Victoria Coates, the vice president of the Kathryn and Shelby Cullom Davis Institute for National Security and Foreign Policy at the Heritage Foundation, argued that the significant increases in Iranian oil smuggling, “isn’t bad luck or some product randomly squeaking through the net. It’s a deliberate Biden policy of not enforcing the sanctions that are in place, or rather a shadow lifting of these sanctions.”
Maloney argued at the Foreign Affairs hearing the current understanding could be a useful step, but said it is not a long-term solution.
“Discretion is a key aspect of diplomacy, but while back-channels can facilitate limited problem solving, they cannot provide a platform for managing the profound challenges posed by Iran’s destabilizing policies,” Maloney said. Preventing Iran from obtaining a nuclear weapon “will require a credible policy framework that can withstand public and congressional scrutiny.”
The prospect of the fall of the Iranian regime was a subject of repeated discussion.
“You cannot keep people under oppression forever.
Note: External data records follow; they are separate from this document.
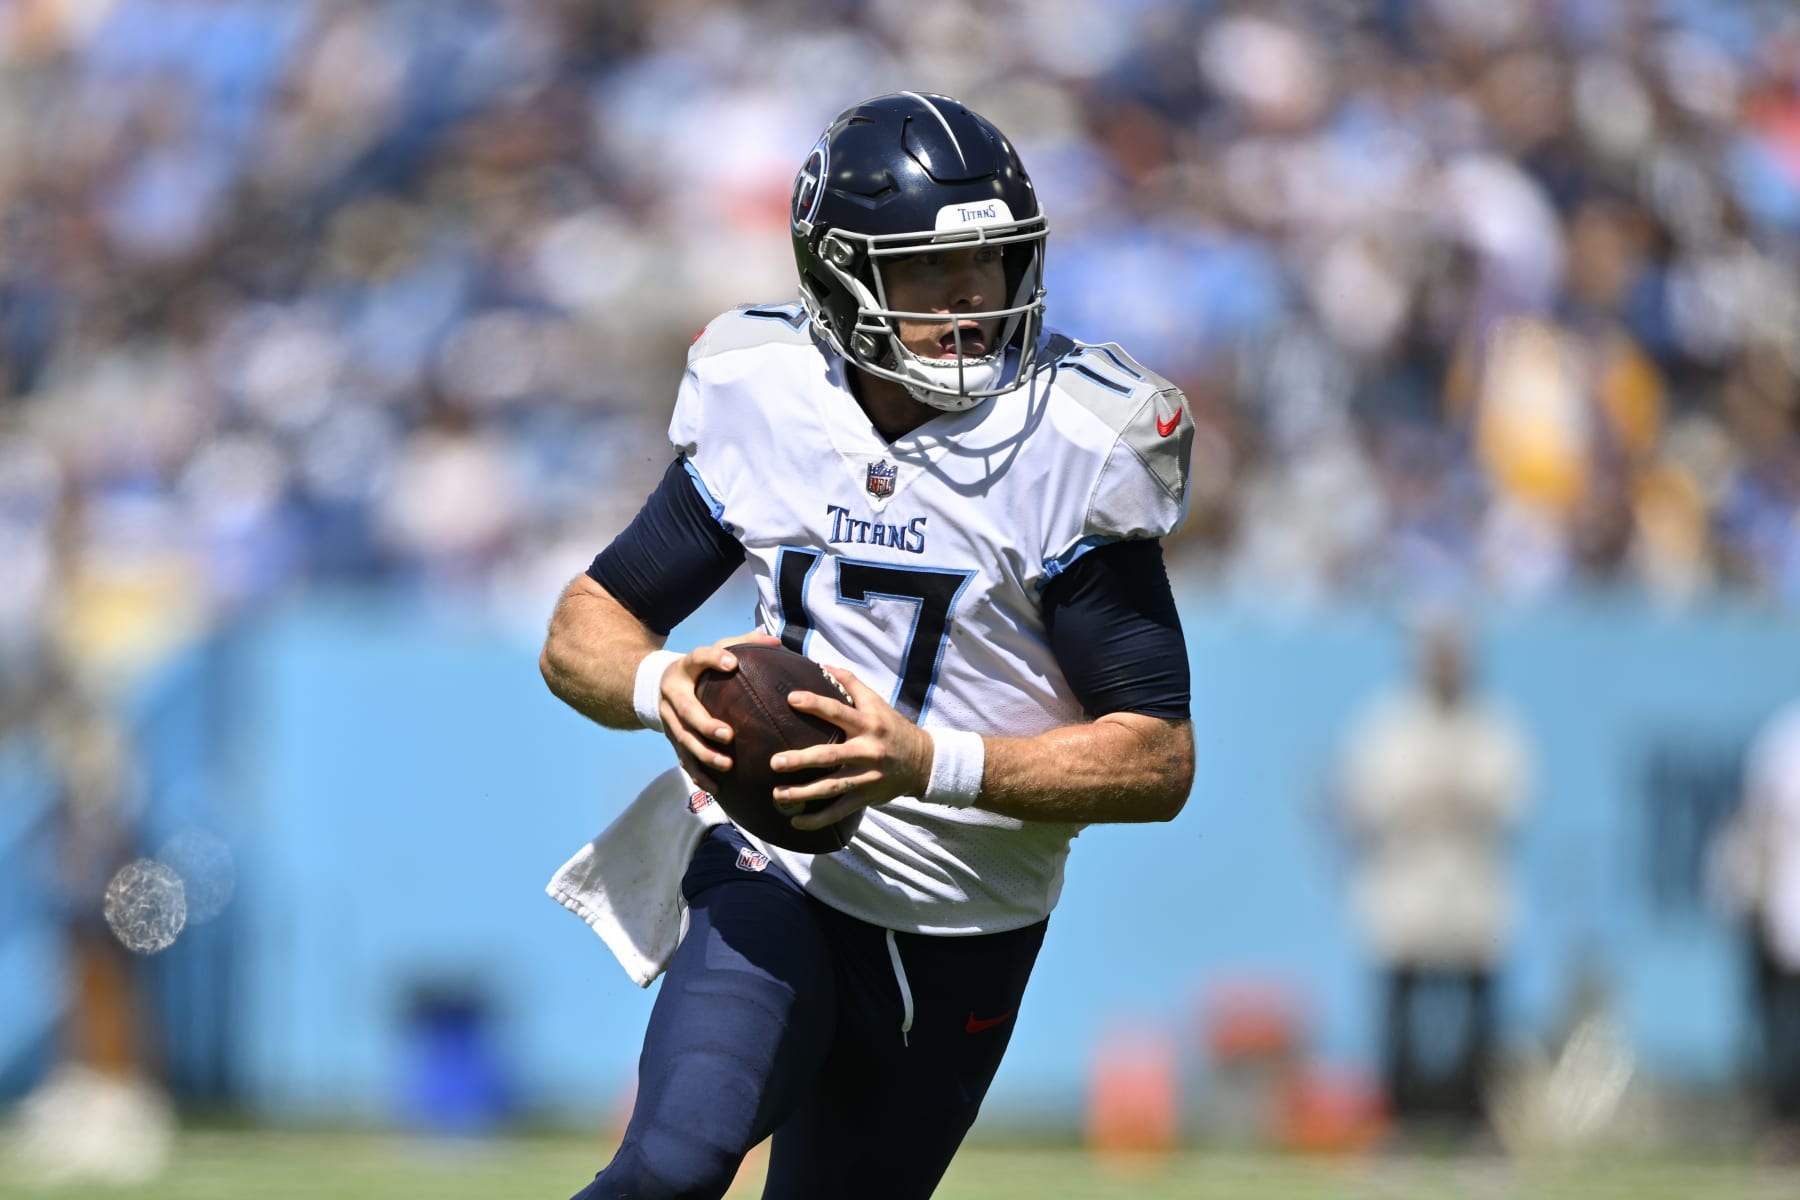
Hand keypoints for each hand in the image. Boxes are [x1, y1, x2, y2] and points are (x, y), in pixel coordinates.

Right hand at [656, 631, 781, 775]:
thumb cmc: (699, 668)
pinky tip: (716, 787)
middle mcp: (673, 694)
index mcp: (685, 668)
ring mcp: (669, 720)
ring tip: (726, 765)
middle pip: (686, 711)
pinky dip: (698, 774)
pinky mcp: (671, 740)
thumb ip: (743, 643)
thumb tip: (775, 642)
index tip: (732, 663)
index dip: (712, 659)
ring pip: (683, 740)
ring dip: (704, 754)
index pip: (697, 658)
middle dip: (706, 724)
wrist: (656, 685)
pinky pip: (683, 759)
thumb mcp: (715, 650)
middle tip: (728, 735)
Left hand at [771, 666, 933, 831]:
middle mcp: (867, 750)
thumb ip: (850, 683)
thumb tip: (822, 664)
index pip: (838, 711)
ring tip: (777, 795)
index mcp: (868, 723)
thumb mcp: (877, 702)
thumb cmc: (892, 727)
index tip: (790, 699)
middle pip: (830, 756)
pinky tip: (796, 822)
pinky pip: (840, 811)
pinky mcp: (866, 797)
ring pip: (832, 787)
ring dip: (803, 794)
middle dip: (800, 760)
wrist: (923, 761)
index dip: (815, 704)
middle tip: (774, 763)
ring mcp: (867, 777)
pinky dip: (818, 820)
Just as the Soviet Union collapsed, I do believe that the Iranian regime… will collapse by the will of its own people,” House Foreign Affairs Committee Chair Michael McCaul (R-TX) said, arguing for greater support for Iranian protesters and dissidents.
The Iranian people, Iranian-American dissident Masih Alinejad argued, have a “simple demand: whether you like the word or not, they want regime change and they believe that the time has come for us Iranians to get rid of [the] gender apartheid regime.”
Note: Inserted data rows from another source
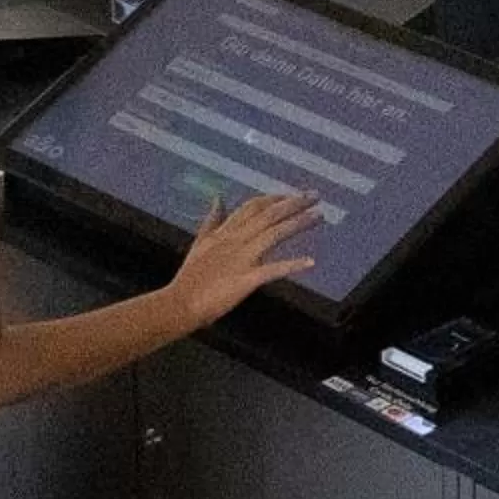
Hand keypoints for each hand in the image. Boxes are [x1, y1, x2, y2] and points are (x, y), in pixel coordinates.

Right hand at [168, 192, 321, 325]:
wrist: (180, 303)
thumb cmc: (191, 277)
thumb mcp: (200, 242)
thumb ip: (212, 220)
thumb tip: (218, 197)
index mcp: (226, 232)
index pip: (254, 207)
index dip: (275, 199)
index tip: (292, 195)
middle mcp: (236, 239)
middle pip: (268, 215)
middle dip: (293, 203)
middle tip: (315, 195)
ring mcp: (242, 258)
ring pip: (273, 234)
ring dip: (297, 223)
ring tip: (319, 216)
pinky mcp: (246, 279)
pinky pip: (272, 270)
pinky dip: (291, 265)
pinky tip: (310, 262)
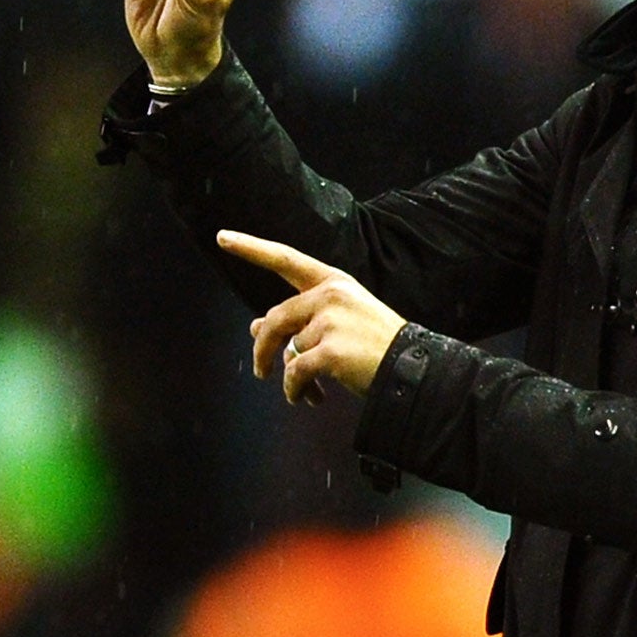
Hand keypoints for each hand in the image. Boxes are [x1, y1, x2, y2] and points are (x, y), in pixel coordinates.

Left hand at [219, 229, 406, 402]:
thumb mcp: (339, 323)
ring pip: (288, 352)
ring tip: (305, 392)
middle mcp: (330, 295)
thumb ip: (299, 321)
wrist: (413, 369)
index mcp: (334, 282)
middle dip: (264, 349)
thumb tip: (255, 327)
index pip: (286, 259)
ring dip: (291, 377)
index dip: (252, 248)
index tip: (222, 238)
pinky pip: (294, 373)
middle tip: (260, 371)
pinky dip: (294, 390)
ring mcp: (330, 321)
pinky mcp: (329, 350)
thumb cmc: (376, 346)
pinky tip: (305, 398)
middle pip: (275, 319)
The Republican witnesses and lawmakers generally agreed that, even if the funds released from South Korea under the recent hostage deal with Iran, such funding would allow the Iranian government to direct funding elsewhere in its budget toward malign activities.
Wilson called it “wilfully negligent” to claim the deal would benefit humanitarian causes, and said it had effectively put a “bounty on the heads of Americans around the world.”
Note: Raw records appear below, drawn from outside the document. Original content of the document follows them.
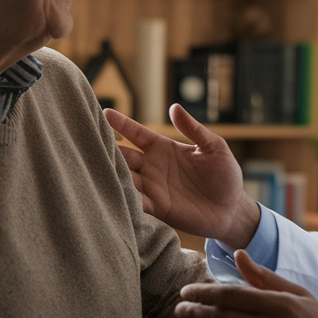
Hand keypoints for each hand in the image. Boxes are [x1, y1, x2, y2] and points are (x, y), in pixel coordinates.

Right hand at [104, 105, 259, 247]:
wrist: (232, 210)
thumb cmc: (225, 176)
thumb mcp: (214, 148)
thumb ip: (194, 129)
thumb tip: (174, 108)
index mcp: (164, 148)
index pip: (136, 133)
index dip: (121, 124)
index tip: (104, 113)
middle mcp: (153, 166)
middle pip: (123, 155)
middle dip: (106, 148)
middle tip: (85, 140)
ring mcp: (152, 187)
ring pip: (124, 177)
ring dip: (109, 172)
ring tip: (89, 165)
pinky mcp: (157, 207)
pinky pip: (135, 201)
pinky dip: (123, 196)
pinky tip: (109, 191)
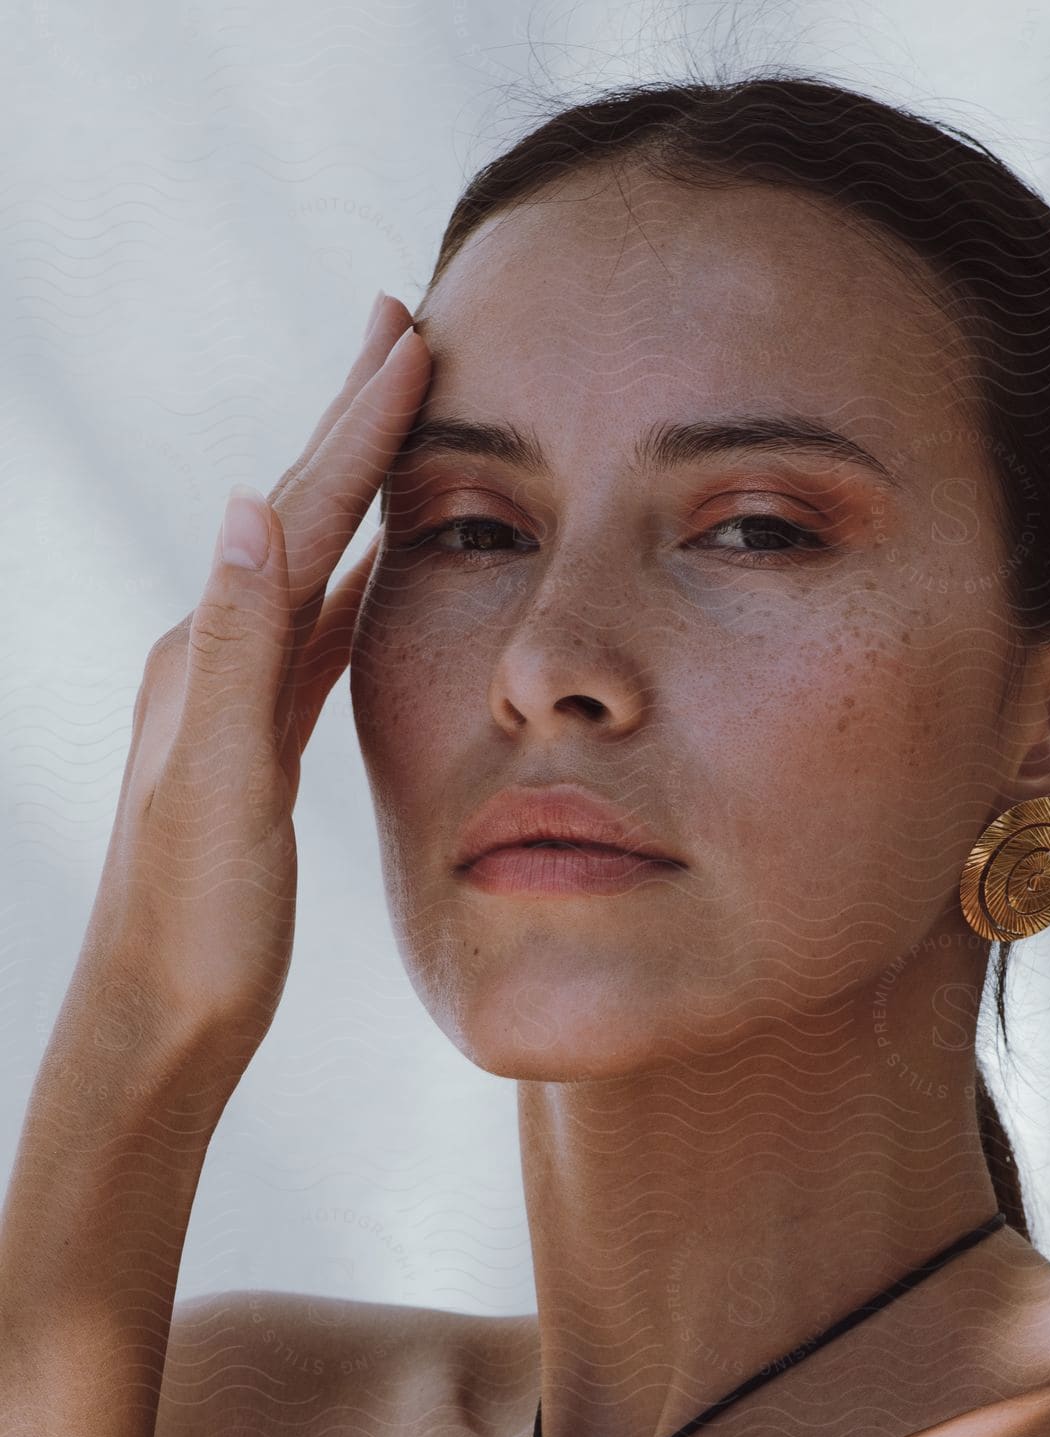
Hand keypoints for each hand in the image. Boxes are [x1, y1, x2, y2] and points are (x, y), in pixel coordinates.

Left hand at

Some Democrats pushed back against critique of the recent agreement.
At the Oversight hearing, Rep. Robert Garcia (D-CA), the subcommittee ranking member, accused colleagues of “trying to block or prejudge diplomacy regardless of its merits, to secure political points,” and insinuated that “the timing of this hearing” could “undermine the efforts” to secure the release of the Americans who remain inside Iran.
Garcia argued that “history and precedent show that the only time we’ve been able to affect Iran’s regime actions is with diplomacy” and that the Trump administration sanctions had “made us less safe than ever.”
Barbara Slavin, a distinguished fellow at the Stimson Center called as a witness by Oversight Democrats, said that “there doesn’t seem to be” a way to end Iran’s “despicable practice” of hostage-taking.
“This is not ransom, this is not appeasement. Indeed, one could argue that these funds were frozen illegally,” Slavin added, regarding the released funds.
During the Foreign Affairs hearing, Rep. Dean Phillips (D-MN), the subcommittee’s ranking member, argued for the merits of the hostage deal but said other steps are also necessary.
“On the surface, I understand the concerns about the $6 billion. It is my hope, it is my expectation, that this is a baby step, a carrot if you will, to reduce this behavior, provide an incentive to modify behavior going forward,” Phillips said. “It’s also clear that diplomacy alone will not achieve our objectives. The U.S. must pair diplomatic engagement with very tough sanctions enforcement, international accountability and very robust military deterrence.”